President Kovind envisions India as an economic and moral leader

Tunia Cherian Updated - January 11, 2018 at 04:14 PM.

India’s 14th President, Ram Nath Kovind, on his maiden buggy ride during a ceremony at Rashtrapati Bhavan on Tuesday KAMAL NARANG

Ram Nath Kovind, 71, who took the oath as the country’s 14th President on Tuesday, said the key to India’s success was its diversity, and gave an inspirational call to “sculpt a robust, high-growth economy, an educated, ethical and shared community, and an egalitarian society, as envisioned by Mahatma Gandhi and Deen Dayal Upadhyay.”

“We need to build an India that is an economic leader as well as a moral exemplar. For us, those two touchstones can never be separate,” Kovind said in his first address as President to a packed Central Hall of Parliament.

Among those who attended the ceremony were former Presidents, Prime Ministers, Union Cabinet Ministers, MPs from Rajya Sabha and Lok Sabha, Governors and Chief Ministers from most States and Union Territories, and a host of foreign dignitaries.

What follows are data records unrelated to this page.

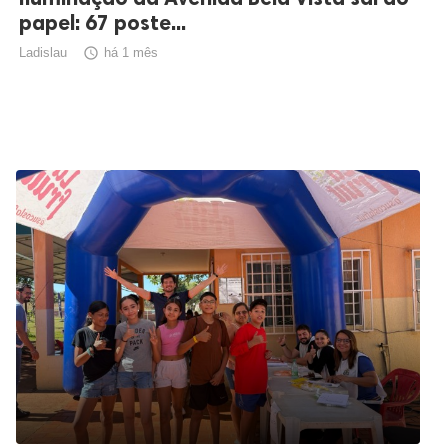
papel: 67 poste...
Ladislau

há 1 mês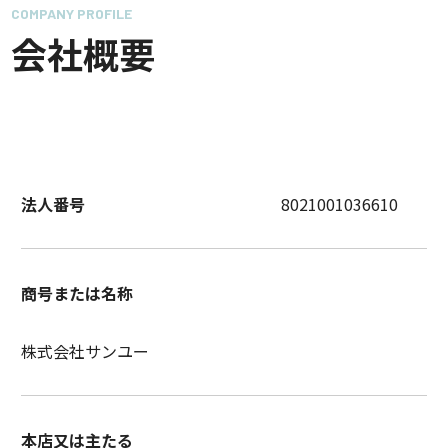
COMPANY PROFILE
会社概要
法人番号
8021001036610
商号または名称
株式会社サンユー
本店又は主たる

Terming the country’s former Presidents — Rajendra Prasad, S Radhakrishnan, APJ Abdul Kalam and Pranab Mukherjee — as “stalwarts”, Kovind said he was conscious that he was “following in their footsteps” and was accepting this position “with all humility.”

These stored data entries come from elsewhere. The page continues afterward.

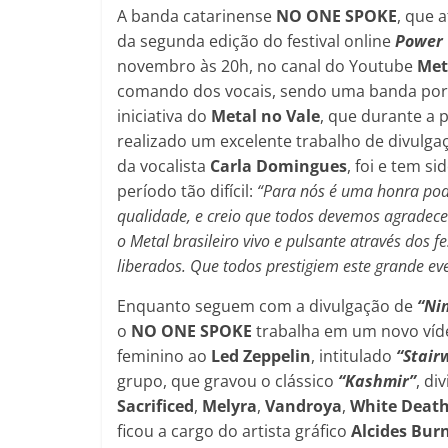
A banda catarinense
NO ONE SPOKE
, que 
da segunda edição do festival online
Power 
novembro às 20h, no canal do Youtube
Met
comando dos vocais, sendo uma banda por e
iniciativa do
Metal no Vale
, que durante a 
realizado um excelente trabalho de divulga
da vocalista
Carla Domingues
, foi e tem s
período tão difícil:
“Para nós é uma honra pode
qualidade, e creio que todos devemos agradec
o Metal brasileiro vivo e pulsante através dos 
liberados. Que todos prestigiem este grande eve
Enquanto seguem com a divulgação de
“Ni
o
NO ONE SPOKE
trabalha em um novo víde
feminino ao
Led Zeppelin
, intitulado
“Stair
grupo, que gravou o clássico
“Kashmir”
, di
Sacrificed
,
Melyra
,
Vandroya
,
White
Deat
ficou a cargo do artista gráfico
Alcides Bur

Kovind, the country’s second Dalit President after KR Narayanan, said 70 years after Independence, “we have achieved a lot as a nation, but the effort to do more, to do better and to do faster is relentless. It is appropriate that the land of Lord Buddha should lead the world in its search for peace, tranquillity and ecological balance.”

He said the “entire planet is drawn to Indian culture and soft power,” adding that the global community looks to Indians for solutions to international problems such as terrorism, money laundering or climate change. “In a globalised world, our responsibilities are also global,” he added.

Making a point that nations are not “built by governments alone”, the President termed each citizen — police, armed forces, farmers, scientists, nurses, doctors, start-up entrepreneurs, teachers, tribals and women — as nation-builders, adding that “nation-building requires national pride.”